Hey guys, I'm trying to research what product(s) would be good to 'waterproof' or at least help protect a few upstairs exterior balcony patios (2nd floor) at some condos for a friend that runs them.

They're broomed concrete, about 8 years old and aside from settling crack damage (spider web cracks on each patio of varying size up to about 1/16" diameter), in decent shape. I'm going to try to confirm tomorrow if they were sealed but I'm almost positive at this point that they weren't.
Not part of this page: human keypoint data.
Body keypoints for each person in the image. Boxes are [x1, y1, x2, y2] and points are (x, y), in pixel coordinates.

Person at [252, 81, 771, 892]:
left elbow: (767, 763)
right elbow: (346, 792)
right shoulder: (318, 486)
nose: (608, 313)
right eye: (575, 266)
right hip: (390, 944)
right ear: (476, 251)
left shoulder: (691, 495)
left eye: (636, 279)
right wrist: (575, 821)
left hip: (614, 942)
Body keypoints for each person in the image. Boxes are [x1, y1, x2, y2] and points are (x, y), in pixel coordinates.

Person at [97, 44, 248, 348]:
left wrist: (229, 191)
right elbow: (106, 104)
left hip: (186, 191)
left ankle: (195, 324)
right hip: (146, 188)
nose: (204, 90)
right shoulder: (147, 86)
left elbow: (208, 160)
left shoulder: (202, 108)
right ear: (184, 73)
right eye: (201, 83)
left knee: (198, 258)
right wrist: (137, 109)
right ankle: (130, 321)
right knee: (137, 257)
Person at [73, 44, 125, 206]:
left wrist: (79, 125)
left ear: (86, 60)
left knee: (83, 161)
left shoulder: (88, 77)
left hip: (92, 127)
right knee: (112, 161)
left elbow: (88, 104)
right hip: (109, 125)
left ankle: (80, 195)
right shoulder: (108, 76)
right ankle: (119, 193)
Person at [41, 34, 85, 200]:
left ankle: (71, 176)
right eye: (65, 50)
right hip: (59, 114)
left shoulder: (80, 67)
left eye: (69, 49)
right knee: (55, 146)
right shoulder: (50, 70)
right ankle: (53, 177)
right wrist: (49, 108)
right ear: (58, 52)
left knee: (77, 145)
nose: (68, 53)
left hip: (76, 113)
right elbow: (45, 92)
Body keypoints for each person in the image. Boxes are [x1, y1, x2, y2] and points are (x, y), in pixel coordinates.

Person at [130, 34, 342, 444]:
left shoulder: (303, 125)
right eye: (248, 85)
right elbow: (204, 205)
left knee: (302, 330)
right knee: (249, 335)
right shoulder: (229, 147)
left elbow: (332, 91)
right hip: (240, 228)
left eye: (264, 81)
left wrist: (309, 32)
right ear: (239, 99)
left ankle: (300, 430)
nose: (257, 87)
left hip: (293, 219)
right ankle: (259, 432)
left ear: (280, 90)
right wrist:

SW has a caulk called Drylock that they recommend for large concrete cracks and while googling, SW also has a product called Sher-Crete that's a 'flexible concrete waterproofer'.
The local manager was going to check w/his rep to see what they would recommend but I'm just curious if any around here have used something similar in the past.

Jeremy


----------



## NEPS.US (Feb 6, 2008)

Sounds good - Ask your rep about a concrete and paver sealer from H&C. Cheap $15ish per gallon.


----------



## Masterpiece (Feb 26, 2008)

Thanks NEPS, I'll do that:thumbsup:


----------



## SWGuy (Jun 26, 2009)

Shercrete is a great product. It will bridge hairline cracks and give you a waterproof surface Currently, the product is only available in a textured formula, but soon it will be available in a smooth. The textured is great because it gives you a nonslip surface. I have used this product on pool decks and patios, and have had great results.


----------



## claystoke (Sep 24, 2010)

The smooth formula is available now and the colors can be made in white or deep bases. The Shercrete system is also meant to be used in conjunction with a clear Shercrete sealer topcoat which is available in Low Luster and Gloss.


----------



## saveonpainting (Mar 17, 2010)

Elastomeric is good

make sure to remove filter from spray and to add water!

Save on Painting Co. Vancouver BC Painting Company


----------



## TJ Paint (Jun 18, 2009)

saveonpainting said:


> Elastomeric is good
> 
> make sure to remove filter from spray and to add water!
> 
> Save on Painting Co. Vancouver BC Painting Company


thanks for the thousands of tips you've generously given us in the past 6 hours.


----------